The design of the stage almost gives you this optical illusion. The golden plated background is almost invisible. When the lights go on, it appears and gives a glamorous touch to the rest of the props on stage.

All in all it has its low points, but it also has its good points.

See it for yourself.

#TOTastemaker

Love MD.

Tastemaker

Im no prude, but showing a  naked mans penis as the opening scene was entirely unecessary. I wasn't too sure what to expect from the play and I heard the reviews were poor. Unfortunately, I agree. The play is a classic, but the direction did not do it justice and the big names, couldn't bring the show to life. It was a real disappointment and the nakednesss was completely unnecessary, I'm sure lots of men would've loved to see Sienna naked, but this did not add to the story line at all.

The accents were very difficult to follow and the acoustics were poor.


I would not recommend anyone to see this, unless you get free tickets.


I've only given this production 1 star because everyone involved should have known better. I saw one of the first previews and the direction was shoddy - having the children running on and then running straight back off again the same way they came in was a bit like watching a bad school production. More importantly I blame Benedict Andrews for boring the pants off me for over 2 hours. I see a lot of theatre and very rarely leave early - I have only done it twice this year, once was Common and this was the other one. Those of us who love Tennessee Williams' work know that Cat On a Hot Tin Roof is one of his most difficult plays to stage. It is quite static and a successful production very much depends on sustaining the audiences' interest through long periods of dense dialogue. This all revolves around the characters of Maggie, Brick and Big Daddy. Both Maggie and Big Daddy were miscast - for different reasons. Sienna Miller just wasn't up to it, her accent was awful and it felt a bit like watching someone act by numbers. She certainly never inhabited the character of Maggie that's for sure. I saw Angels in America the day before and I'm pretty damn sure Andrew Garfield could have played Maggie 100% better than Sienna Miller. Colm Meaney just isn't the right person to play Big Daddy - he doesn't have the physical presence - although he tied his best. Poor Jack O'Connell looked like he just wanted to get out of there - and not in a good way. I'm sure his performance could have been great, with better support from the other lead characters and the director. Lots of people will go and see this production - despite the mixed reviews, because of the star names and that's a great shame because it will put them off going to see another Tennessee Williams play in the future and they will miss the magic of his theatre.    

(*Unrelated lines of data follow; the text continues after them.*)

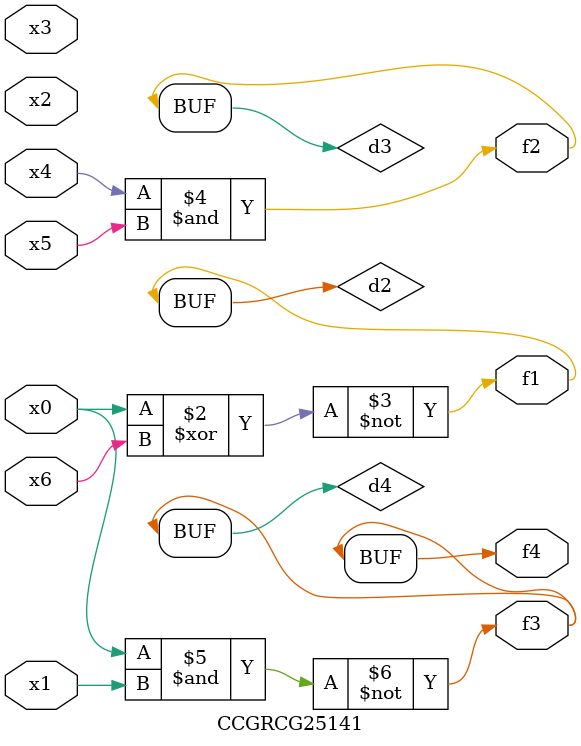
<source format=v>
module CCGRCG25141(
	input x0, x1, x2, x3, x4, x5, x6,
	output f1, f2, f3, f4
);

	wire d1, d2, d3, d4;

	nor (d1, x0);
	xnor (d2, x0, x6);
	and (d3, x4, x5);
	nand (d4, x0, x1);
	assign f1 = d2;
	assign f2 = d3;
	assign f3 = d4;
	assign f4 = d4;
endmodule

</source>
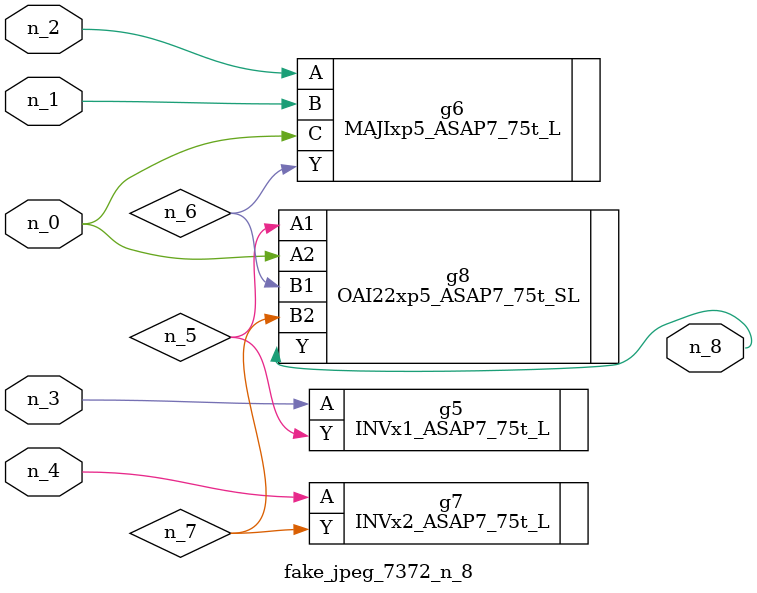
<source format=v>
module fake_jpeg_7372_n_8 (n_3, n_2, n_1, n_0, n_4, n_8);

input n_3;
input n_2;
input n_1;
input n_0;
input n_4;

output n_8;

wire n_6;
wire n_5;
wire n_7;

INVx1_ASAP7_75t_L g5 ( 
.A(n_3),
.Y(n_5)
);

MAJIxp5_ASAP7_75t_L g6 ( 
.A(n_2),
.B(n_1),
.C(n_0),
.Y(n_6)
);

INVx2_ASAP7_75t_L g7 ( 
.A(n_4),
.Y(n_7)
);

OAI22xp5_ASAP7_75t_SL g8 ( 
.A1(n_5),
.A2(n_0),
.B1(n_6),
.B2(n_7),
.Y(n_8)
);


endmodule
</source>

Before I saw this, I wouldn't have thought it possible to turn such a brilliant play into a dull production. It is. Sienna Miller works hard in the first act, but she doesn't crackle and is hindered by Jack O'Connell who gives her nothing. Brick is written as a taciturn alcoholic, but in this production he is bereft of character. Colm Meaney brings some much-needed warm blood to the stage. The other actors give it as much energy as they can, but are hamstrung by heavy-handed direction; I wanted the director to let them have more space and freedom to trust the text. The nudity was boring and pointless - it revealed nothing about the characters and didn't move the story forward. The 2009 production with James Earl Jones remains my standard: sizzling, dynamic and wrenching. That's what this production should have been, but the director went with star power with the lead and shock-value with the nudity, resulting in a production with no danger, no risk and no heart. 

0 of 1 found helpful
Tastemaker

Went to see this play and was impressed. If you don't know the play at all the plots sounds quite tedious, but it is surprisingly manageable considering that Maggie speaks for most of the first act. The themes are surprisingly modern. The setting is well done and I love how as you discover how messy their lives are the set gets messier and messier. 



I was in the nosebleeds and did not feel like i  missed anything. I usually need glasses but did not need them. I got the binoculars before the show and did not know about both main actors getting completely nude, so I must have looked a massive pervert examining the actors in their undressed state.